Ultimately the “community” tier in the Terraform Registry is very similar to open registries for other languages like e.g. NPM for JavaScript, PyPI for Python, crates.io for Rust: it’s open for anyone to publish and experiment, but as a consequence the quality of these libraries is not dependable (providers are essentially a special kind of library for Terraform).

Unfortunately that does indeed mean that some providers published there will be poorly designed, or buggy, or otherwise undesirable. If you use community providers then you will need to review them yourself to decide if they are useful and usable.

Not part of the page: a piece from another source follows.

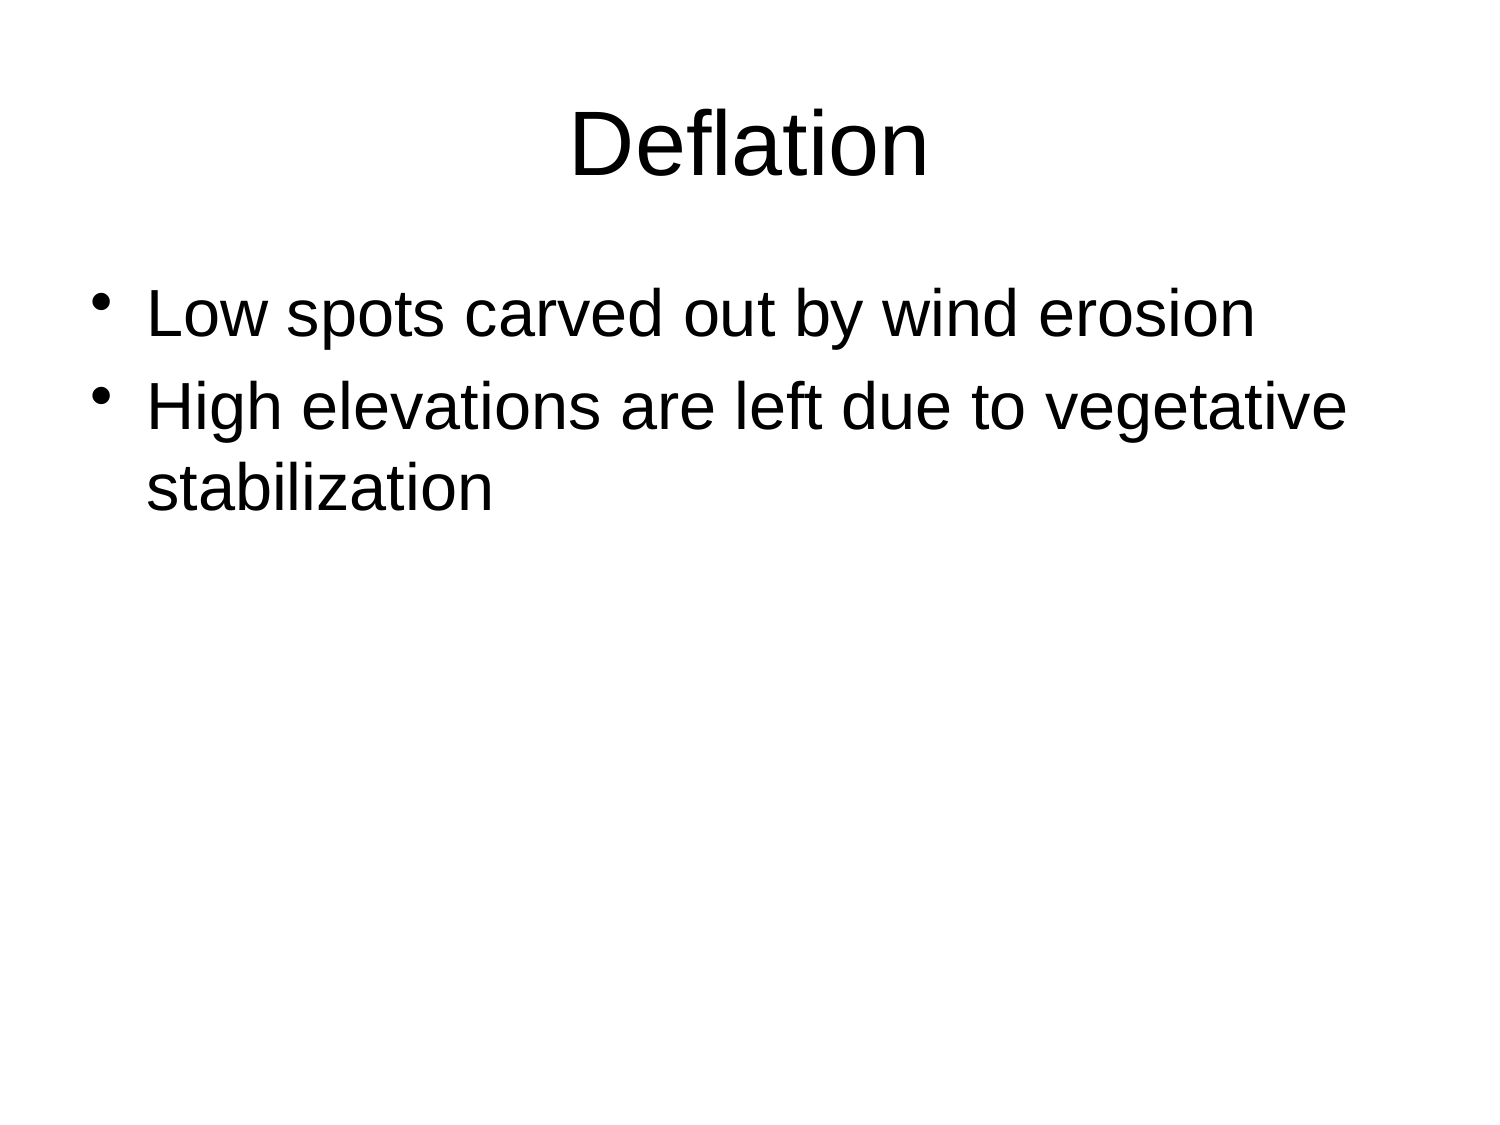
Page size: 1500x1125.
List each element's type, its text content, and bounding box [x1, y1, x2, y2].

list Low spots carved out by wind erosion High elevations are left due to vegetative stabilization [74, 262, 1426, 1006]
title Deflation [74, 44, 1426, 233]
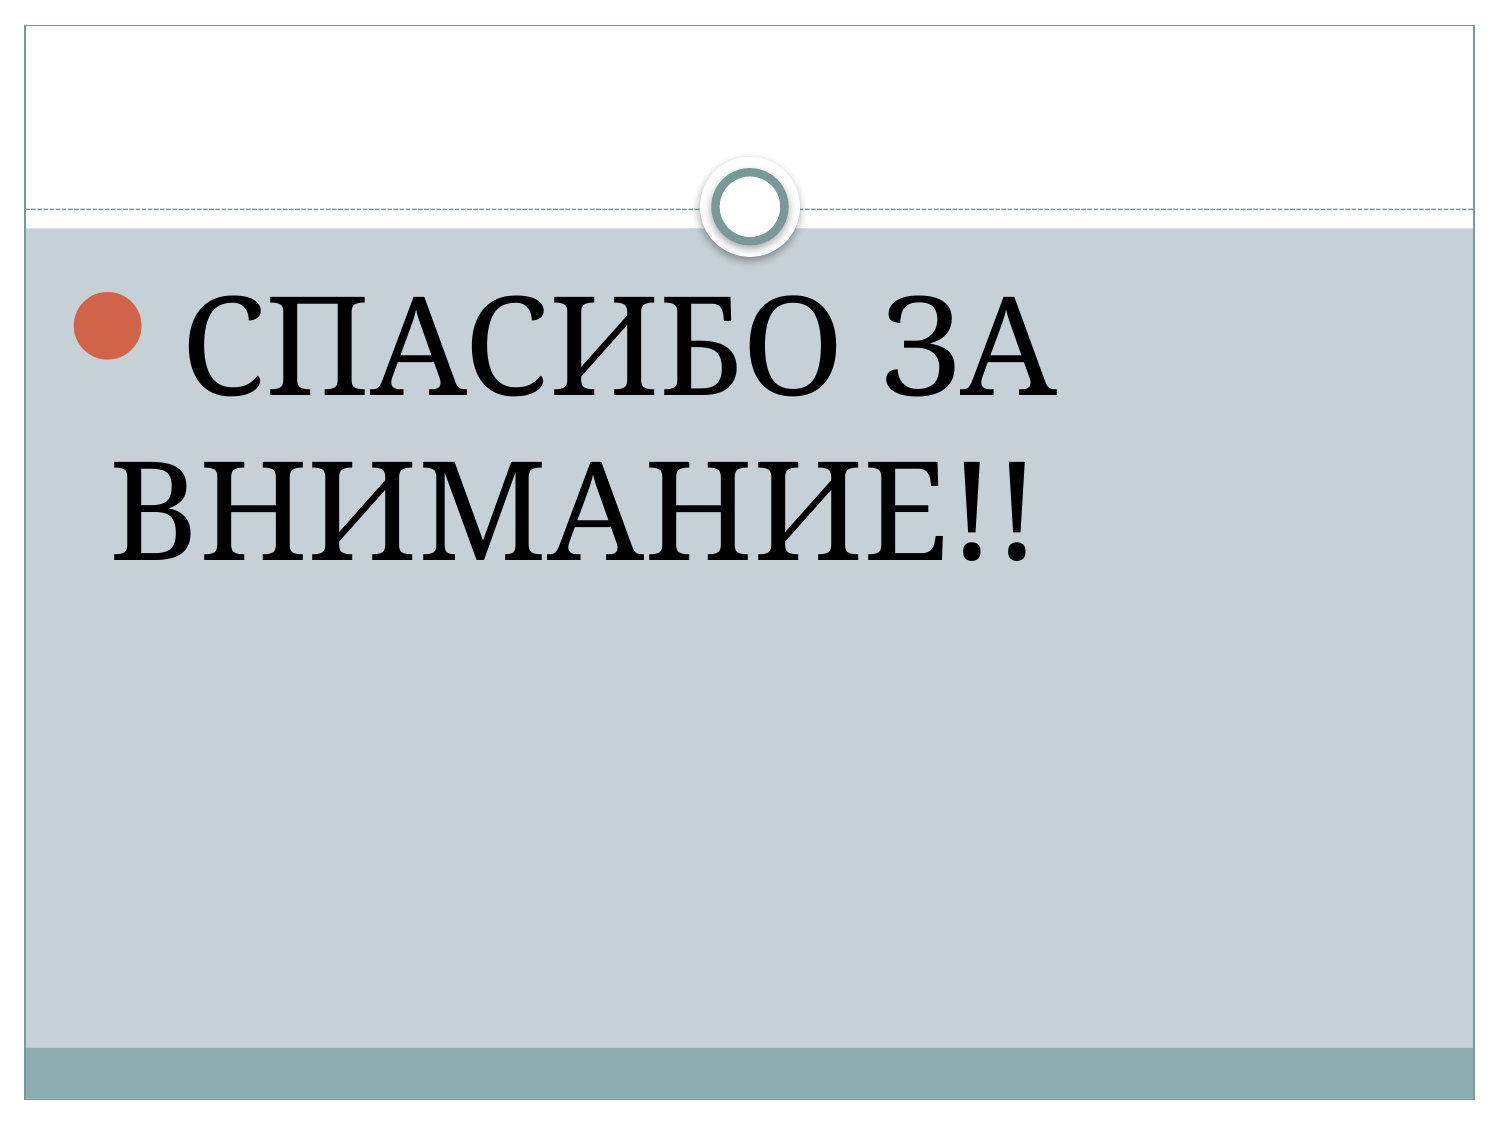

Unlike some other language registries, Terraform Registry also has the sense of Official and Partner tiers where the goal is to draw more attention to providers that are expected to meet a certain level of quality, so that folks using those providers can reduce the amount of manual review they need to do.

If the vendor you are concerned about does not want to form a partnership then indeed there is little HashiCorp can do to influence the design of their provider. They are in the same category as e.g. the random utility providers that some folks have published, such as my personal projects apparentlymart/javascript that exposes a JavaScript interpreter into Terraform as a data source. I expect lots of Terraform users would find that a dubious idea outside of Terraform’s scope, but since it’s a community provider in my personal namespace HashiCorp does not influence it (except that of course I have an employment relationship with HashiCorp and so they do have some influence over me.)

I’m not sharing this to imply that this means that the situation with the provider you have tried to use is the best situation, but ultimately it’s up to each individual community member how to design their provider and up to each user of Terraform to decide if a particular community provider will meet their needs, just as is true for community-contributed libraries in other language ecosystems. The situation would be similar if, for example, the official JavaScript client library for the same remote system were poorly designed. If the vendor is not open to the feedback being offered then a potential last-resort alternative is to fork the provider and publish your own unofficial variant, though of course that is not an option without cost

@master: For your information, here is a link to the documentation detailing the various badges and their meanings in the registry: Terraform Registry - Providers Overview | Terraform | HashiCorp Developer

Thanks!

Great Thanks! @CraigW This is really useful to confirm the status.

Thanks again. @apparentlymart. From the info just got from @CraigW, Looks like I am working with a partner provider. I though partners are always under hashicorp namespace which looks like not the case.
So, are those obligations for partner public knowledge that I can find somewhere, or it’s considered trade secret?
Also is there any fine technical requirement related to terraform resource behavior? I found this: Resource Behavior - Configuration Language | Terraform | HashiCorp Developer, but it’s still too high level.
I am looking for the expected/required coding behavior. for example, from my personal experience with AWS/GCP/Azure, the resource code should figure out, based on required arguments, what customers want to do, apply only the applicable optional arguments, ignore the extra, and only error out when required are missing/wrong and/or applicable optional arguments are wrong. Not sure if this is an enforced, or at least documented best practices somewhere, or just happen everyone is doing a good job following this route?